Rachel and Mercedes decide the girls of the glee club should join the football team, so there will still be enough players that they don't have to forfeit the game. And that means there will be a halftime show in which the glee club can perform.
Hey, it's "Glee." Just go with it.
The girls join the team. They're adorable. Tina even gets to run the ball back in a touchdown attempt and gets knocked for a loop. Having exhausted the storyline potential of that plot point -- you didn't think they were going to have Tina actually injured, did you? -- Puck is sent to give a rousing Andy Hardy-esque speech to the renegade football players about sticking together and they agree to dress up like zombies and perform at the halftime show after all. Yes, even SFP, when he remembers how much fun it is to dress up like a zombie.
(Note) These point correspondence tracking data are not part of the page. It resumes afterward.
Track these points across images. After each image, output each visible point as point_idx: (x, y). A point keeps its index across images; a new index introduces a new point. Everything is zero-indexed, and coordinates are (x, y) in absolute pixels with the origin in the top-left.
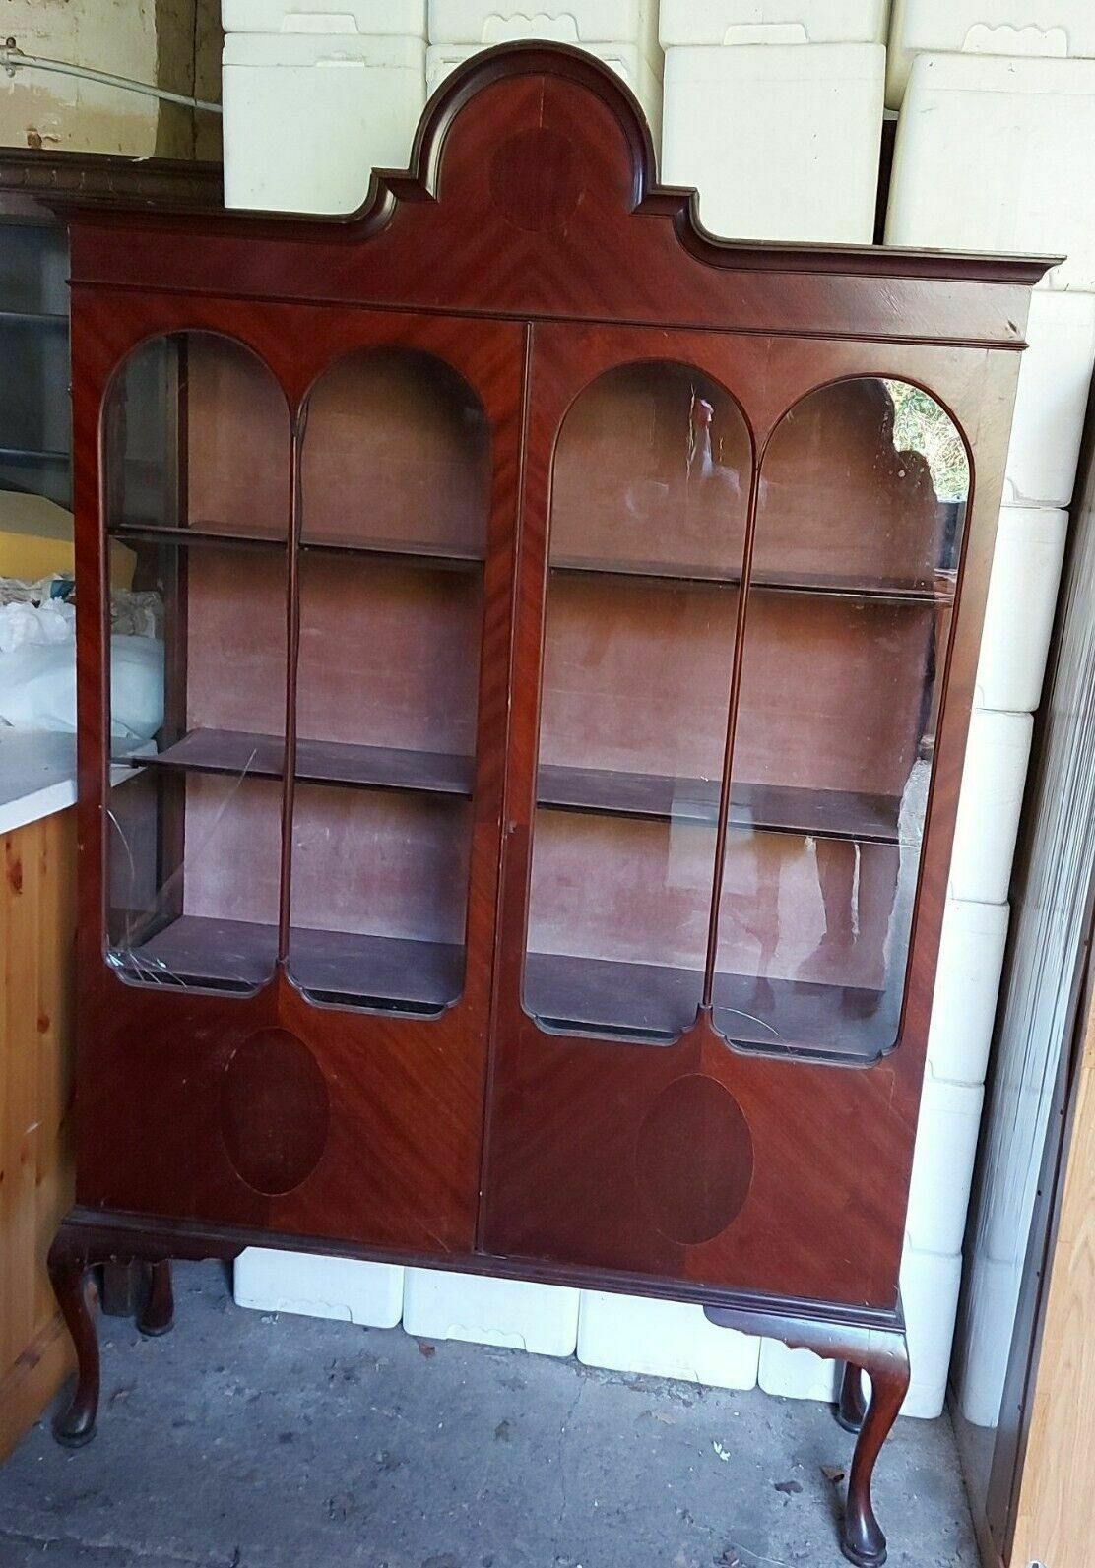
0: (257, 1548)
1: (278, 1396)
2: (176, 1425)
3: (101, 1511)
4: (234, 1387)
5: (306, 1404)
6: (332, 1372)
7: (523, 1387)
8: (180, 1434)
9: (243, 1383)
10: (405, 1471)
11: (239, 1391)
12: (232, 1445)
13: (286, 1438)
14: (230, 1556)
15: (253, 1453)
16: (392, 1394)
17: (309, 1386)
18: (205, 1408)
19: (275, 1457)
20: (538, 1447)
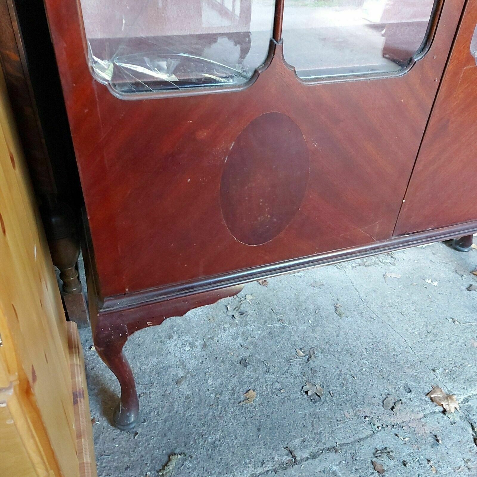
0: (297, 442)
1: (216, 338)
2: (178, 382)
3: (188, 464)
4: (188, 344)
5: (234, 338)
6: (231, 314)
7: (323, 285)
8: (184, 387)
9: (191, 340)
10: (321, 356)
11: (192, 345)
12: (219, 380)
13: (244, 363)
14: (287, 455)
15: (235, 380)
16: (270, 313)
17: (226, 326)
18: (183, 364)
19: (248, 377)
20: (362, 313)
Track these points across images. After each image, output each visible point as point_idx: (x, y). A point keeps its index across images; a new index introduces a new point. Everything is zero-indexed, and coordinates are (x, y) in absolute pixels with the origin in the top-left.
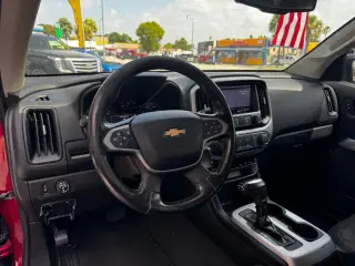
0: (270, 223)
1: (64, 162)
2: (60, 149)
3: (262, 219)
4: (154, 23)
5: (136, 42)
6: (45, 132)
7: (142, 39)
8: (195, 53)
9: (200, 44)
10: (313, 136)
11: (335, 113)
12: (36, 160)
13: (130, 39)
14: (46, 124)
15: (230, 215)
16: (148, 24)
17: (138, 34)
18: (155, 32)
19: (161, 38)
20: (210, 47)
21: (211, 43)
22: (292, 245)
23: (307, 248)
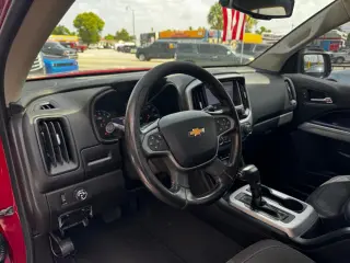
0: (265, 203)
1: (80, 170)
2: (76, 157)
3: (258, 200)
4: (91, 14)
5: (74, 34)
6: (59, 141)
7: (81, 31)
8: (138, 44)
9: (142, 36)
10: (280, 122)
11: (294, 101)
12: (54, 171)
13: (67, 31)
14: (58, 132)
15: (228, 200)
16: (85, 14)
17: (76, 26)
18: (93, 22)
19: (100, 29)
20: (152, 39)
21: (154, 35)
22: (287, 218)
23: (299, 219)
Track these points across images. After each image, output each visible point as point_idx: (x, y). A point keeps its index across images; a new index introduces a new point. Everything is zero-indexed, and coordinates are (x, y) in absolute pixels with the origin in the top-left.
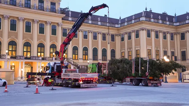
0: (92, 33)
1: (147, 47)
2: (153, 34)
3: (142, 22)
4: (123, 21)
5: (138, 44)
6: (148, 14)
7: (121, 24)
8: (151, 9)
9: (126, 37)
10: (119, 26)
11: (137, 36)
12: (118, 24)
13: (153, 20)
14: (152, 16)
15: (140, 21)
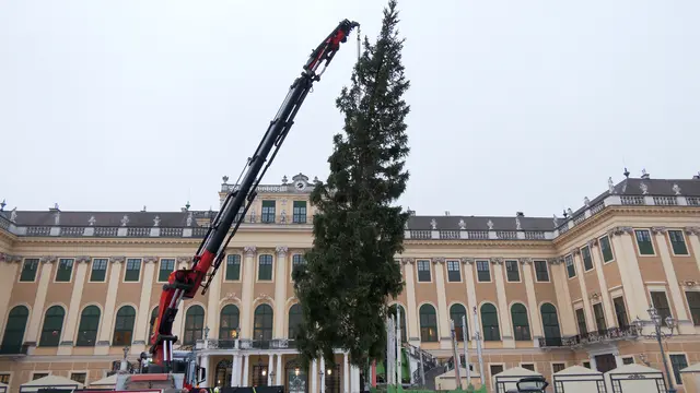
0: (472, 263)
1: (645, 285)
2: (662, 244)
3: (611, 212)
4: (563, 222)
5: (614, 277)
6: (632, 189)
7: (559, 228)
8: (644, 171)
9: (578, 262)
10: (556, 233)
11: (608, 255)
12: (553, 231)
13: (649, 201)
14: (644, 189)
15: (604, 208)
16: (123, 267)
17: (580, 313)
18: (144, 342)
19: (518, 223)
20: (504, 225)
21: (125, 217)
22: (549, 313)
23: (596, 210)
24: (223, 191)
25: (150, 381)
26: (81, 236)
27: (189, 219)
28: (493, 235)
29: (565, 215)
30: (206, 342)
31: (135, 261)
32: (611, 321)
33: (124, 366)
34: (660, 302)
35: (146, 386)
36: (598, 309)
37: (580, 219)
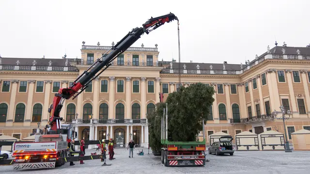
1: (280, 96)
2: (289, 77)
3: (268, 62)
4: (245, 66)
5: (266, 92)
6: (277, 51)
7: (243, 69)
8: (284, 43)
9: (251, 85)
10: (242, 72)
11: (264, 82)
12: (240, 71)
13: (285, 57)
14: (284, 51)
15: (265, 60)
16: (35, 86)
17: (249, 108)
18: (47, 120)
19: (224, 67)
20: (218, 67)
21: (35, 61)
22: (236, 108)
23: (260, 61)
24: (82, 49)
25: (51, 138)
26: (12, 70)
27: (66, 63)
28: (212, 72)
29: (246, 63)
30: (77, 121)
31: (40, 82)
32: (263, 112)
33: (38, 131)
34: (285, 104)
35: (49, 140)
36: (258, 106)
37: (253, 65)
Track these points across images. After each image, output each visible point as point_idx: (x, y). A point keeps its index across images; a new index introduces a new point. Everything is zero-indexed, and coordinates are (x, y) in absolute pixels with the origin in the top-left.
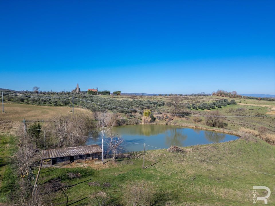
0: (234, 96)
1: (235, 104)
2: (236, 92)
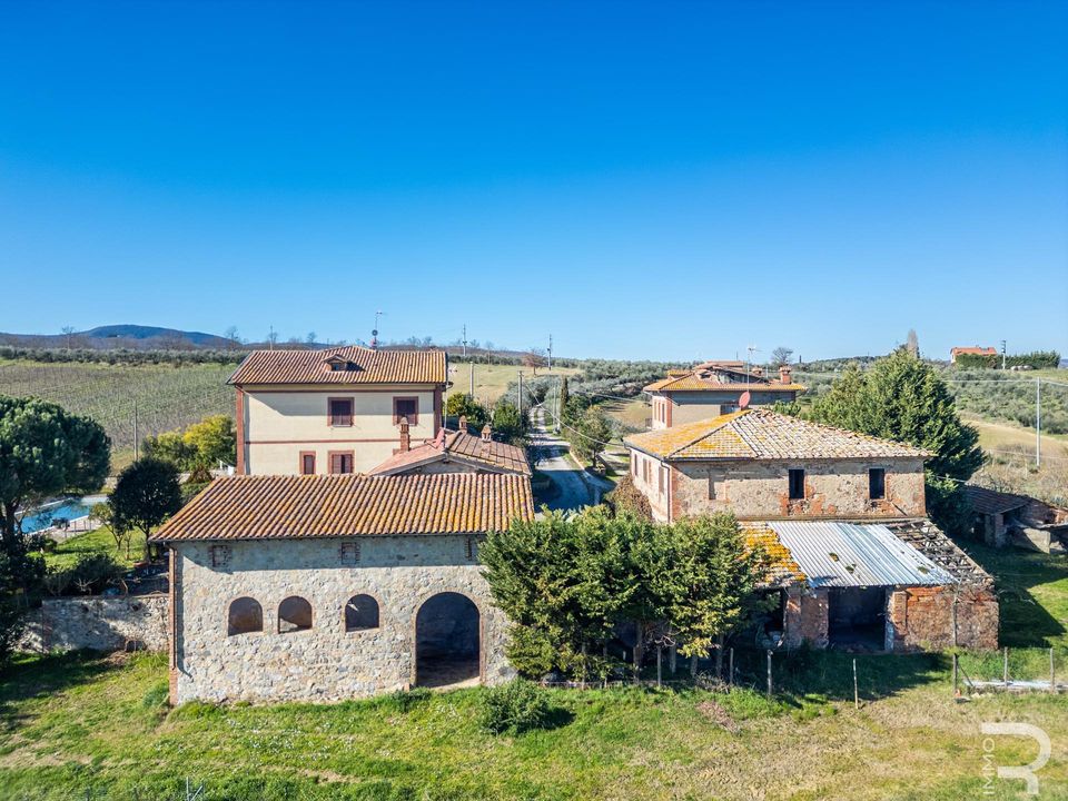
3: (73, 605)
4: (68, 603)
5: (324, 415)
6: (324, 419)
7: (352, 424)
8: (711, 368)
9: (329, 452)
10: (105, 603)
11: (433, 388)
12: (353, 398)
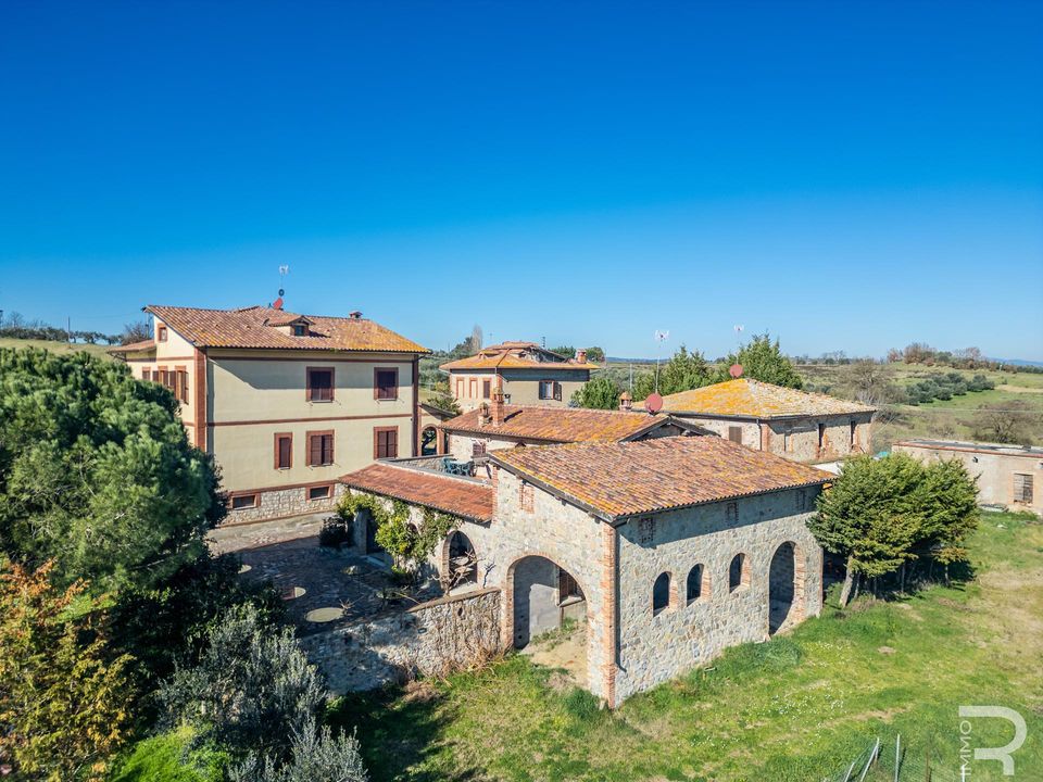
0: (970, 362)
1: (988, 387)
2: (978, 351)
3: (336, 637)
4: (328, 636)
5: (300, 387)
6: (303, 393)
7: (332, 399)
8: (528, 349)
9: (308, 433)
10: (373, 626)
11: (411, 358)
12: (333, 368)
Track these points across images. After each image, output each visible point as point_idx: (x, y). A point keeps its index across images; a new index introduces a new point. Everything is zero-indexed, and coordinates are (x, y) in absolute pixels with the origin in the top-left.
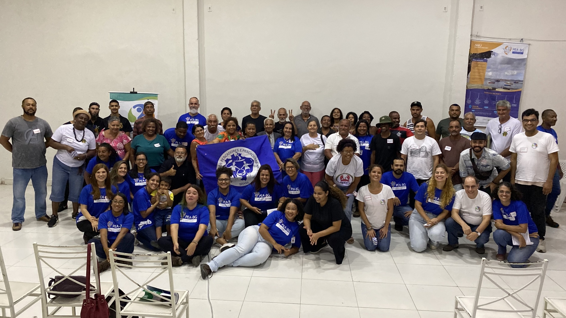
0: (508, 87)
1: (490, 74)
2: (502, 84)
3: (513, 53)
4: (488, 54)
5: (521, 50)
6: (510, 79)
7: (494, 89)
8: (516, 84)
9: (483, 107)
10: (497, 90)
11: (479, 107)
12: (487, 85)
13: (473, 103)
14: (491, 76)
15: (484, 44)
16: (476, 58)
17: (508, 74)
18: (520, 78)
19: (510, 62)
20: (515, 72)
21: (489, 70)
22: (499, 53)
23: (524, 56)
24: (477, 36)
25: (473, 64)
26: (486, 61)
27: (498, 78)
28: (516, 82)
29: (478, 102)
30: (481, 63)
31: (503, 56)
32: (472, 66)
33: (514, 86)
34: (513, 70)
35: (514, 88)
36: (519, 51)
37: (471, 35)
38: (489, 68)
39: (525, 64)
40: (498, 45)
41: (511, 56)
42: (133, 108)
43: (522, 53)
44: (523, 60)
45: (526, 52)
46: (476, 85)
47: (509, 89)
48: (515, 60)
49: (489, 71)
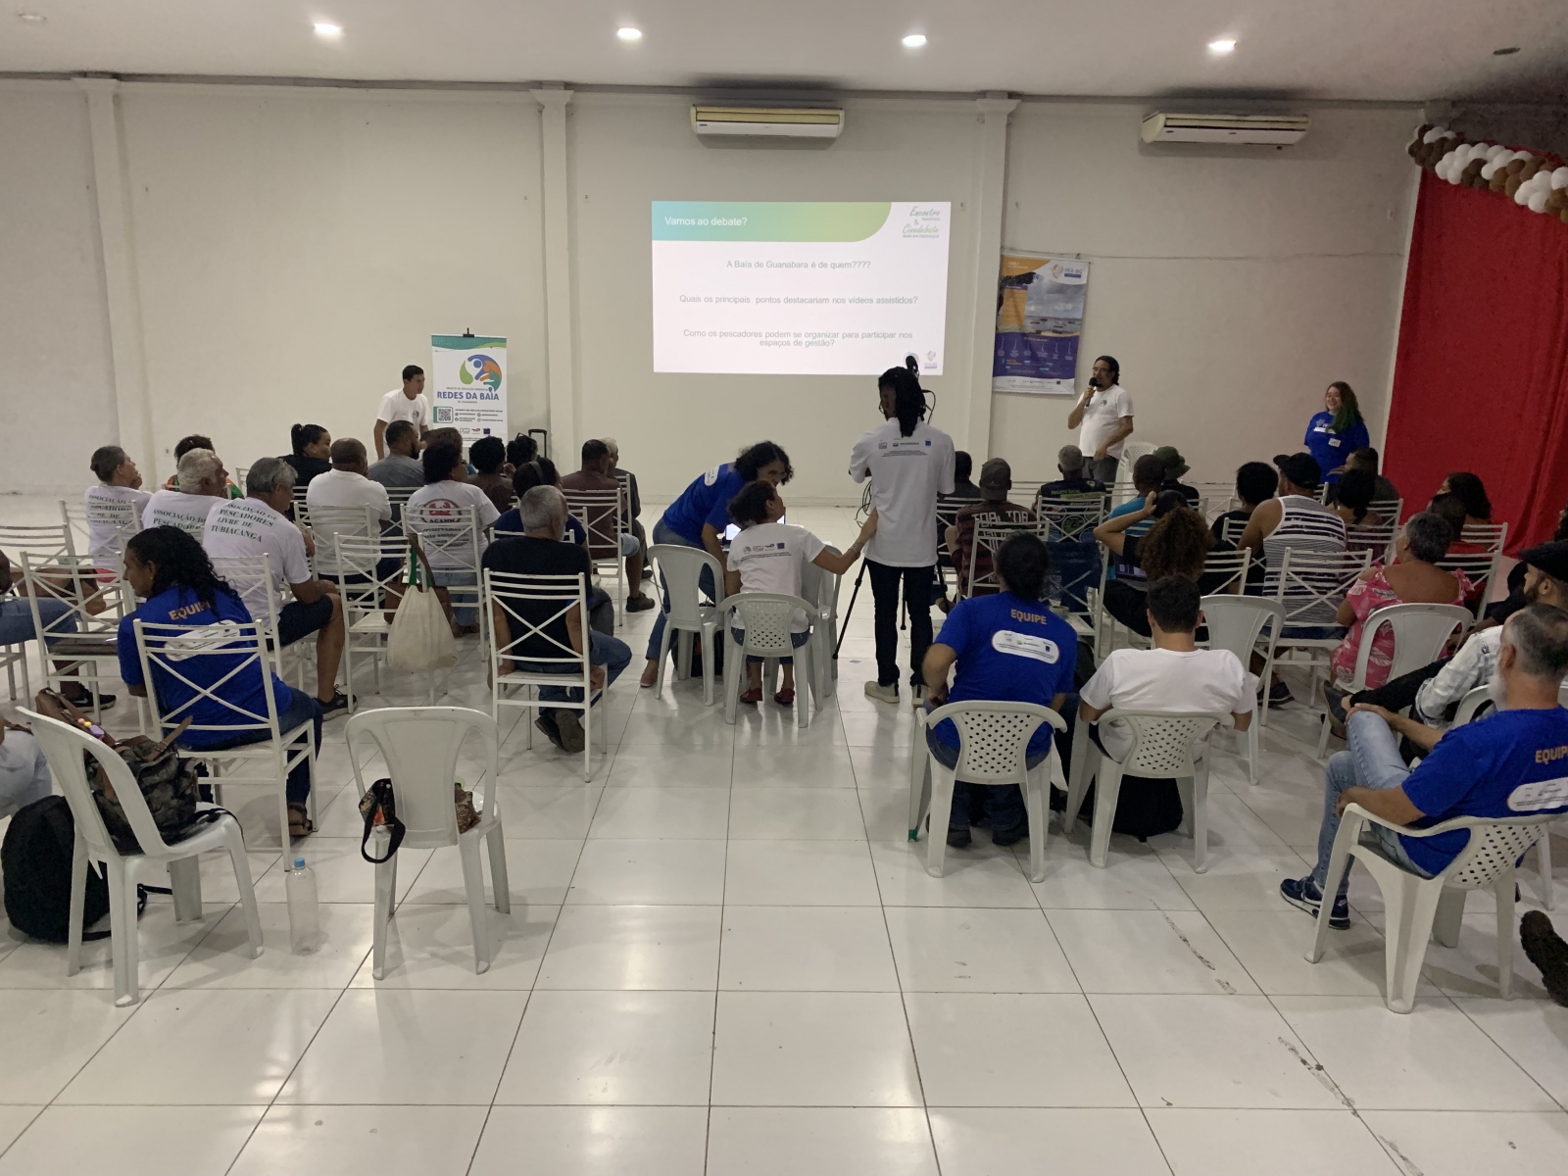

The halftime show goes off without a hitch, and the team wins the game when they cleverly decide to keep on their zombie makeup for the second half of the game which frightens the other team.
Oh yeah, we forgot to mention Sue Sylvester had convinced whoever is in charge of that sort of thing to move a cheerleading competition to the same night as the football game, which leaves the glee club without its cheerleader members who, when forced into this either-or situation, went with the whole "cheerleaders are popular" thing over glee club. Sue concocted this showdown after Principal Figgins thwarts her plans to shoot cheerleader Brittany out of a cannon during a performance. That's why it was Puck, rather than quarterback Finn, who gave the Andy Hardy-esque speech to the football players sitting out the game -- because Finn was busy giving an equally inspiring speech to cheerleaders Quinn, Santana and Brittany to leave Sue Sylvester and return to glee club -- just in time for the halftime show!
Which is why CBS evening news anchor Katie Couric -- the "Glee" Post-Super-Bowl Episode's Big Get -- is now interviewing Sue Sylvester about how it feels to be named Loser of the Year, after three of her girls abandoned her and caused her to lose out on the chance for a record-setting number of cheerleading championships.
Couric reminds viewers that in order for Sue to be named Loser of the Year, she had to beat out other losers such as the economy, Mel Gibson, the housing market, Dina Lohan and Brett Favre's cell phone ... oh, and all the money from the cheerleaders' budget is going to glee club.
And, in what winds up being The Line of the much ballyhooed return of "Glee," after its two-month hiatus, Sue Sylvester looks Katie Couric right in the eye and says, "I hate you, Diane Sawyer."
And still, Christina Aguilera's botched Star Spangled Banner will be what everyone's talking about Monday. Sorry, Katie Couric.